[Talk-ca] What do I poutine the name tag of a road with a suffix?

Pierre-Léo Bourbonnais leo at leograph.com
Thu Dec 15 14:32:50 UTC 2022


I support the non-abbreviated name paradigm. It is way easier to abbreviate a full name than the opposite. I am currently trying to get a standardized list of all addresses for the QC province and in the process, I will try to remove abbreviations in any street name tag on OSM (and also add alt_name tags when the Canada Post street name is different from the official/landrole name). I am not going to do so for the whole of Canada though, yours to decide.

I can give you a very good example of why we should not abbreviate orientations:

In Quebec, most streets are in french, so you get something like this : "Henri-Bourassa Est” But in some part of Quebec and in other provinces, it would be “Henri-Bourassa East”. So if the name tag gives you “Henri-Bourassa E”, how could you know, without knowing the official language of the municipality, that the name should be in french or in english? I can tell you that this is really annoying especially in bilingual suburbs and cities (same problem with north, south and north-east, south-east). And I’m not even talking about the multiple ambiguous abbreviations for range (rg), rang (also rg?), circle (cir), circuit (also cir?), terrace (terr), terrasse (also terr?), etc.
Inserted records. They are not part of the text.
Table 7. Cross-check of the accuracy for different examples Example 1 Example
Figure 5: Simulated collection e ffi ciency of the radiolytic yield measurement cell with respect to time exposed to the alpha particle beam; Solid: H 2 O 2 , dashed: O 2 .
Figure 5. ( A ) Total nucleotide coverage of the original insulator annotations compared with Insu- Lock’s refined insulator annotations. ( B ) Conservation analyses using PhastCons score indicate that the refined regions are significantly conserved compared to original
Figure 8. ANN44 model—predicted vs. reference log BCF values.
> On Dec 15, 2022, at 9:15 AM, Martin Chalifoux via Talk-ca <talk-ca at openstreetmap.org> wrote:
>
> For what it’ s worth, I second that position. I see no argument in support of keeping abbreviations that have not been made, hence considered, before the OSM guidance was established and yet it was decided it is preferable to avoid abbreviations in name tags. It is not very productive to just rehash old debates because some would prefer to have it otherwise. I see nothing new that could warrant changing the guidance. Consistency in the data is important. Maps are mostly produced by local users, but not exclusively for local users consumption. A presentation/format that speaks to all is valuable.
>
> My two cents.
>
> Have a good day, Martin.
>
>> On Dec 15, 2022, at 2:42 AM, Paul Norman <paul at paulnorman.ca> wrote:
>>
>> On 2022-12-12 8:42 p.m., Brian M. Sperlongano wrote:
>>
>>> On Mon, Dec 12, 2022 at 11:34 PM Michael Stark <michael60634 at gmail.com> wrote:
>>>
>>>> I usually see the quadrant written as "NW". That would be on road signs, written addresses, other maps, on Wikipedia, in real estate listings, etc.
>>>
>>> Correct, and this is also true in other quadrant-divided cities such as Washington, DC. Despite the fact that this is abbreviated on signs, the OSM convention (that data consumers of all stripes expect) is for the abbreviations to be spelled out in full.
>>>
>>> In all other parts of the world with quadrant suffixes -- like Washington -- that quadrant suffix of "NW" would be expanded to "Northwest".
>>>
>>> In other words, the abbreviation scheme used in Calgary is apparently different from that of the rest of the world. All we are asking here is for the Calgary mapping community to explain why they have chosen to apply a different tagging style from the global norm, to describe what that tagging scheme is, and to publicly document those conventions.
>>
>> I believe Calgary's quadrants should be expanded, in accordance with standard OSM practice. This is not something where each country makes its own decisions - we're a global project here, and there's nothing unique to Calgary that isn't present in other English-speaking regions with quadrants.
>>
>> One fact I find particularly compelling in establishing that there is not some unusual rare exception to how things work elsewhere is the fact that people in this thread have established that the unabbreviated form is commonly used verbally.